Just like none who mocked God survived the flood during the time of Noah, none who mock God now will escape his coming judgment by fire. Jesus himself warned in Luke 12:4-5, “4 I tell you, my friends, do not be afraid of those who kill the body and after that can do no more. 5 But I will show you whom you should fear: Fear him who, after your body has been killed, has authority to throw you into hell. Yes, I tell you, fear him.“
Only by trusting in Jesus, who can deliver you from the coming wrath [1 Thess 1:10], can you escape God’s judgment. Take to heart the severe warning given in Psalm 2:12, “Kiss his son, or he will be angry and your way will lead to your destruction, for his wrath can flare up in a moment. Blessed are all who take refuge in him.”
2. We must adore him.
If we have God on our side [and we do if we are his children], we must constantly adore him for his power. By his power, he has delivered us from eternal death to eternal life. He has protected us from his mighty wrath that is to come. He will lead us safely home.
And such a truth calls for constant praise. Exodus 15:11-13, “11 Who among the gods is like you, Lord? Who is like you—majestic in holiness, awesome in glory, working wonders? 12 “You stretch out your right hand, and the earth swallows your enemies. 13 In your unfailing love you will lead the people you have redeemed. In your strength you will guide them to your holy dwelling.“
3. We must trust him.
In Luke 1:37, we read about Gabriel’s revelation to Mary that she, as a virgin, would bear the Messiah, “For no word from God will ever fail.” Many translations render this as, “With God, nothing will be impossible.” The NIV [2011 version] and the margin reading of NASB  give a more accurate rendering—No word or promise of God will ever fail. Even the New Living Translation  gives an accurate rendering, “For the word of God will never fail.”
Mary believed it, and that’s why she responded, “I am the Lord’s servant…May your word to me be fulfilled” [Lk 1:38]. She implicitly trusted in God’s power to keep his words of promise—no matter what earthly consequences she might face. And she did face challenges starting with Joseph initially desiring to break the engagement! However, she trusted in God’s power to keep his word. And God fulfilled his promise.
Like Mary, we too should, with a humble attitude of trust, believe God’s power will keep us through all of life’s challenges and need not fear obeying his commands. We need to remember this all-powerful God is also an all-loving God who will never leave nor forsake his children [Heb 13:5].

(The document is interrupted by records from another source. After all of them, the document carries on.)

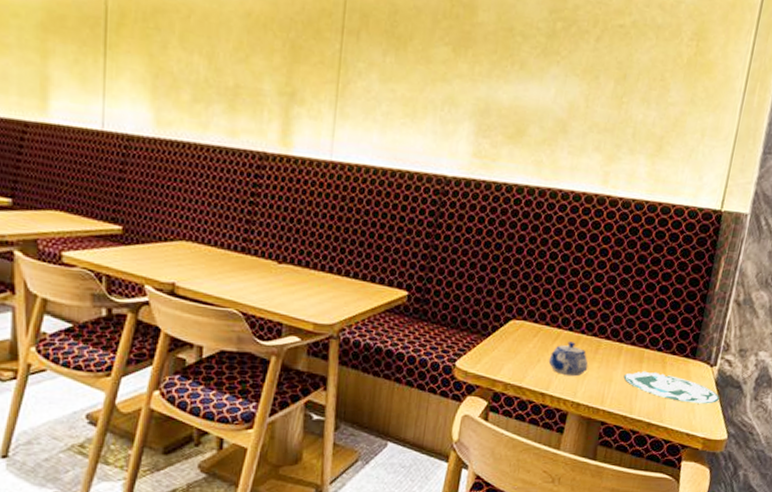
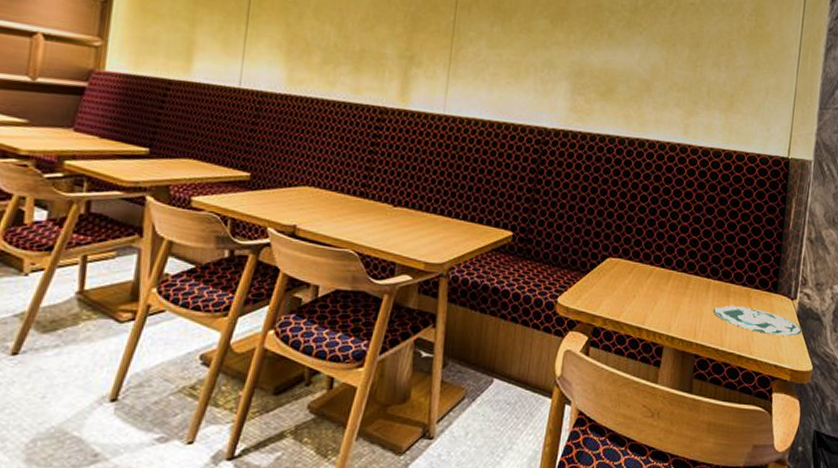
teapot: present [548,341,589,377] -> none [643,278,680,311]

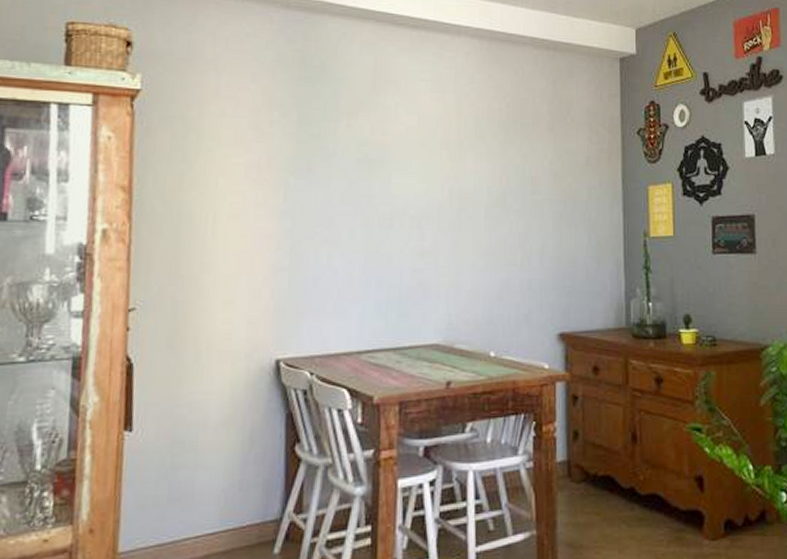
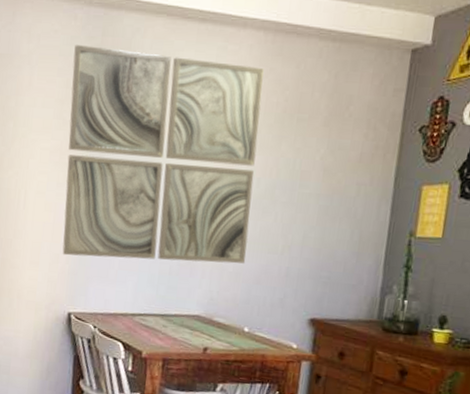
wall art: none [265,49,484,289] -> present [62,45,264,264]

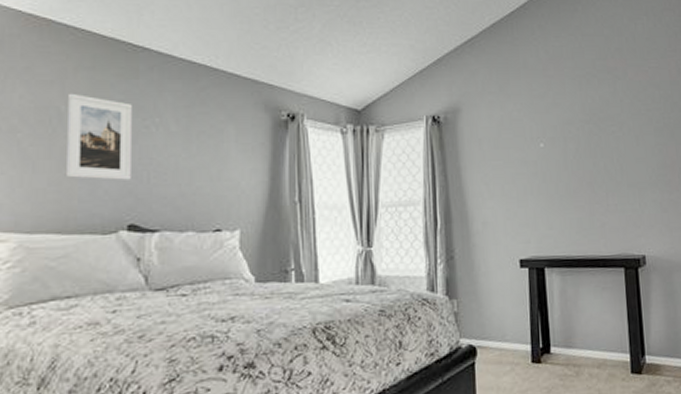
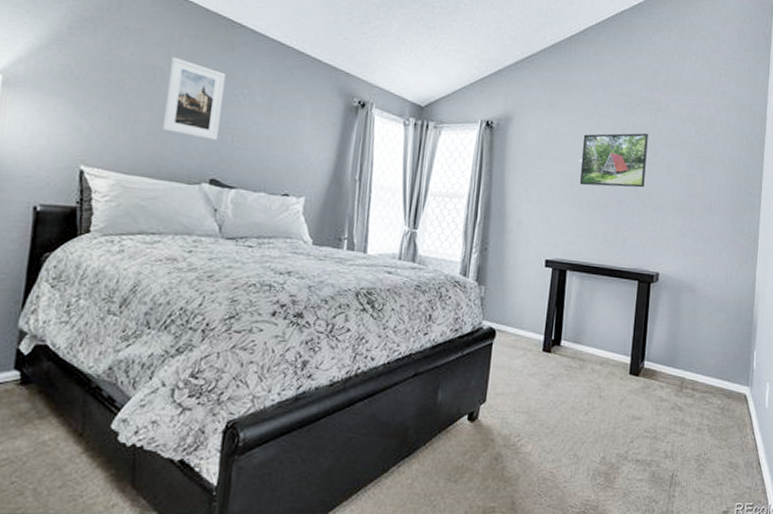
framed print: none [540,105,614,172] -> present [579,133,648,188]

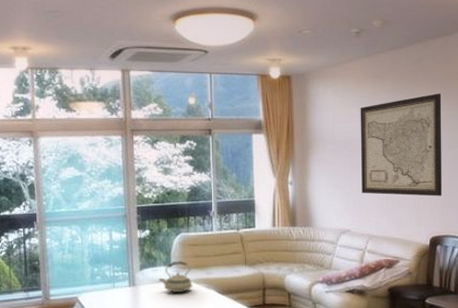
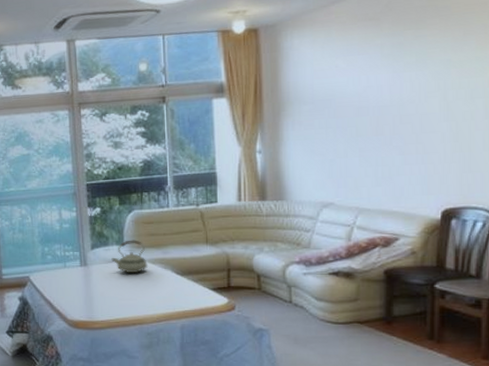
wall art: present [360,93,443,196] -> none [347,31,460,161]

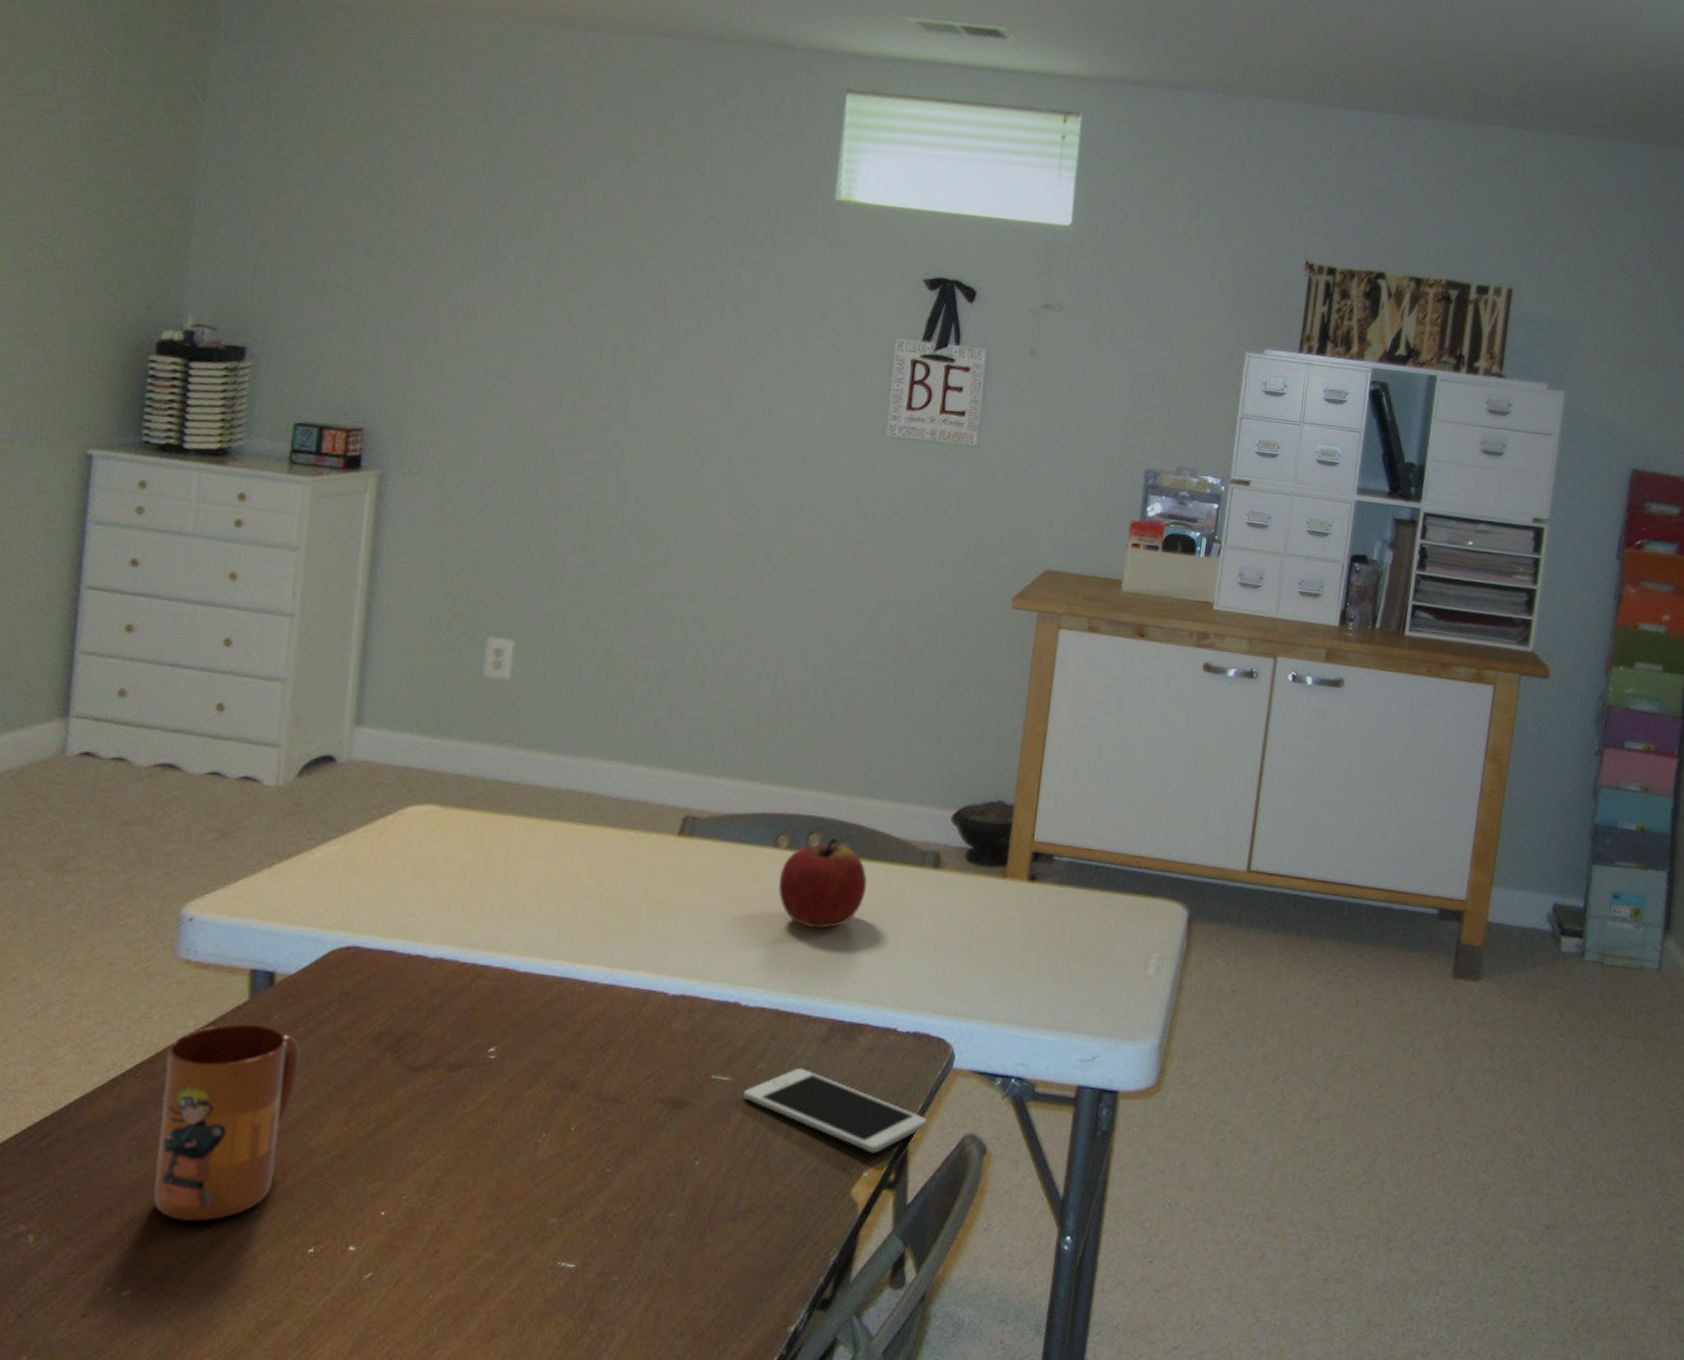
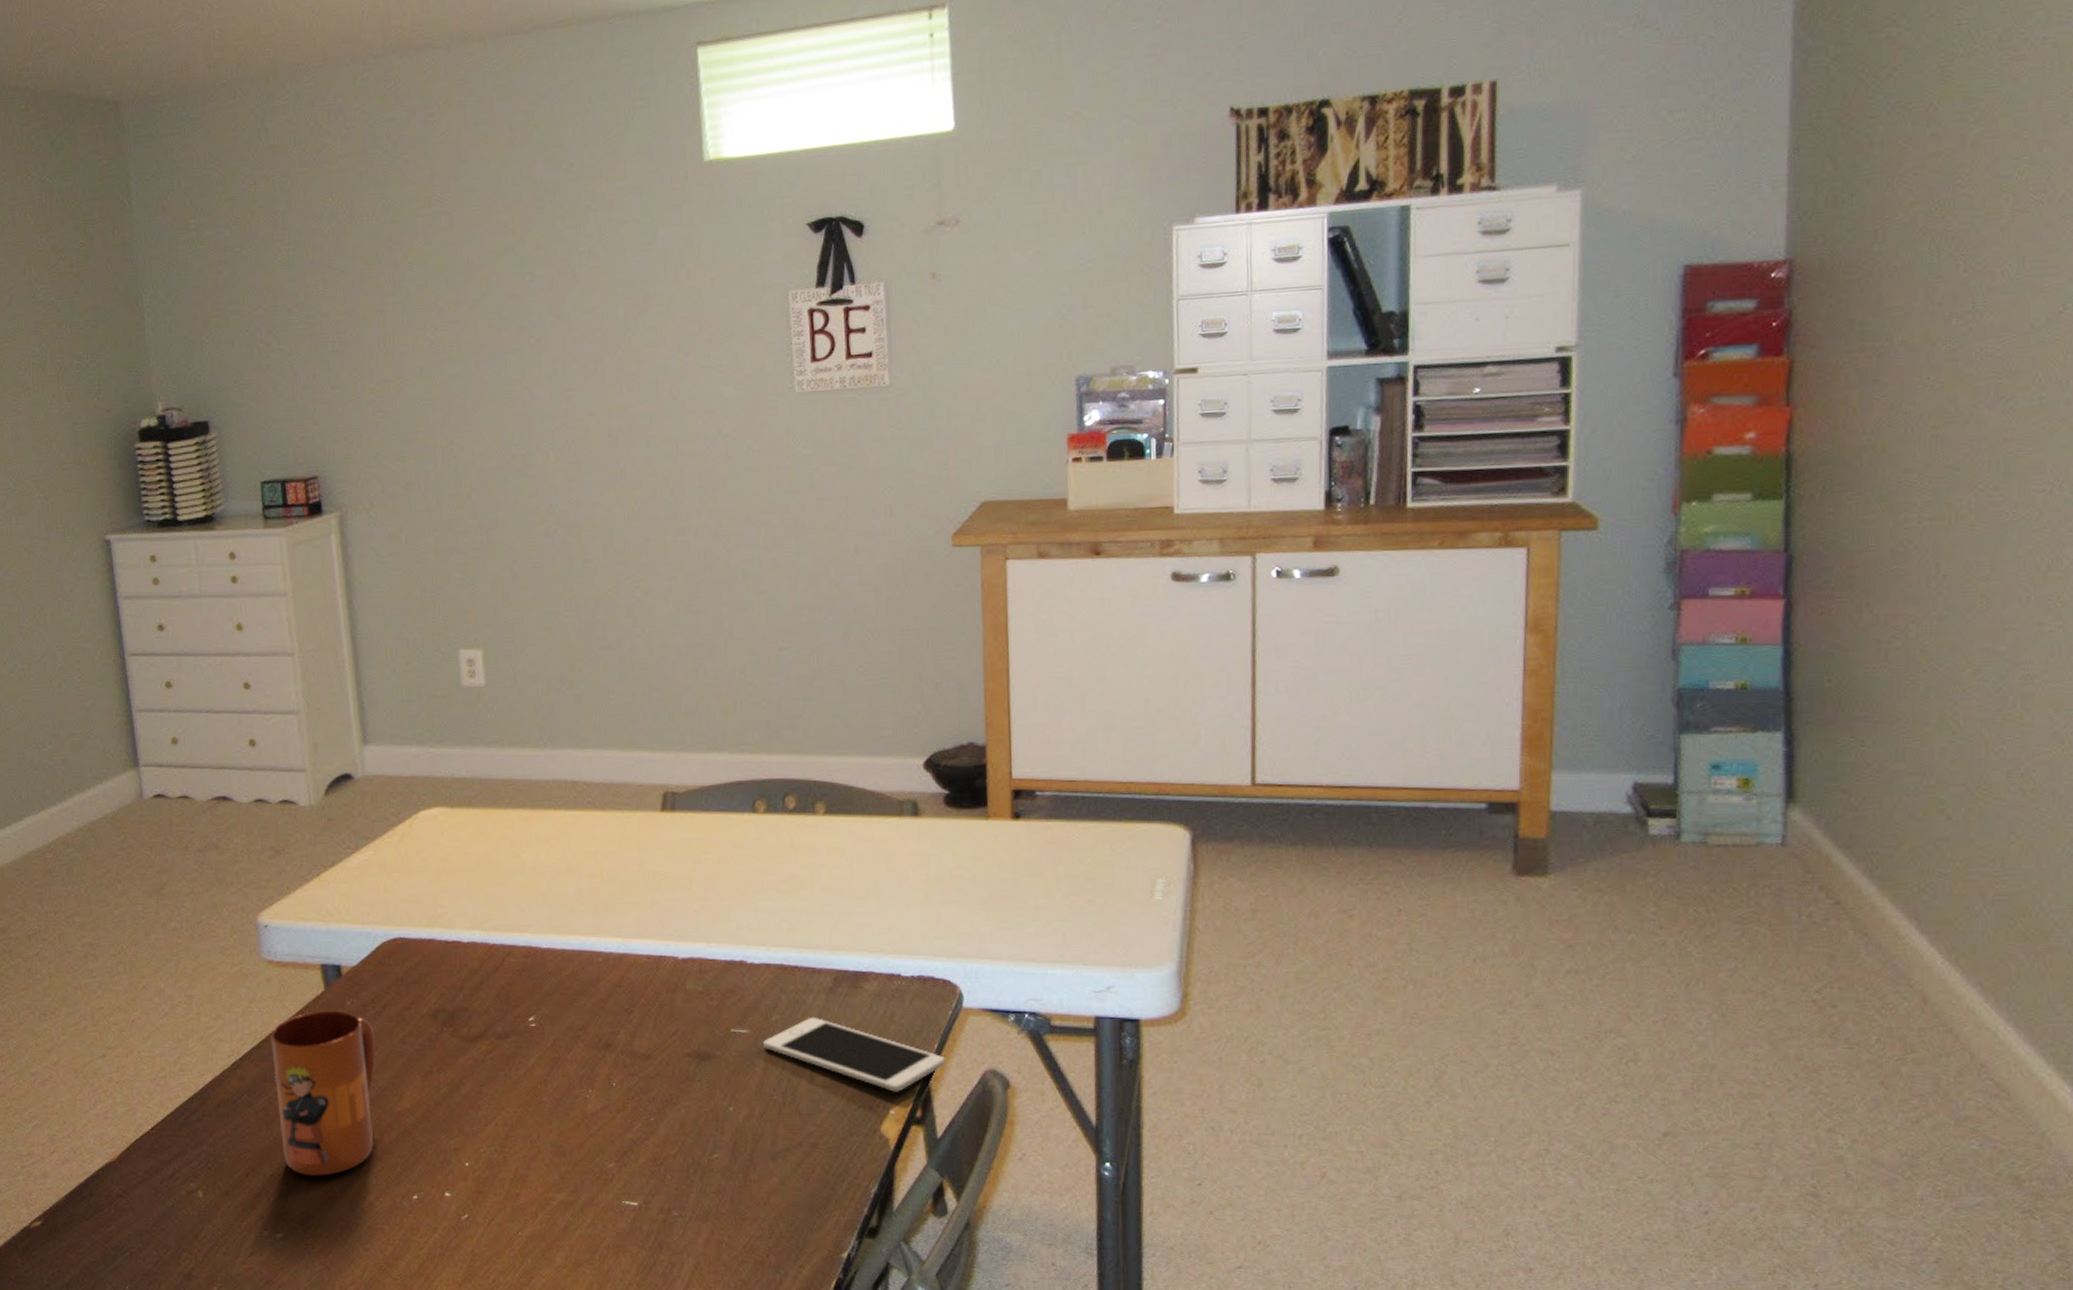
apple: present [778,838,867,930] -> none [762,798,849,886]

Going back to Psalm 62, let us look at verses 11 and 12 one more time, “One thing God has spoken, two things I have heard: “Power belongs to you, God, and with you, Lord, is unfailing love.””
Notice love is accompanied by power. Where will we be if we were left only with God’s power and no love toward sinners like us? Or where would we be if we were left only with God’s love without the power to accomplish the acts of love? Thankfully, both of these qualities are present in fullness with God.
That’s why we must unflinchingly trust him. He has promised to be with us and take us home safely. No matter what happens, we can commit our souls to the One who created us and holds us secure in his hands. Let us join David, who said, “In God I trust and am not afraid. What can man do to me?” [Psalm 56:11].
Let’s trust him when he says we have been given the power to overcome any sin, temptation, fear, and addiction. And let this trust turn into prayer whereby we continually ask this great God of ours to work this power in our lives through the Holy Spirit so that we can lead a holy life [Eph 3:14-17a]. We will be amazed as to how he answers such prayers [Eph 3:20-21].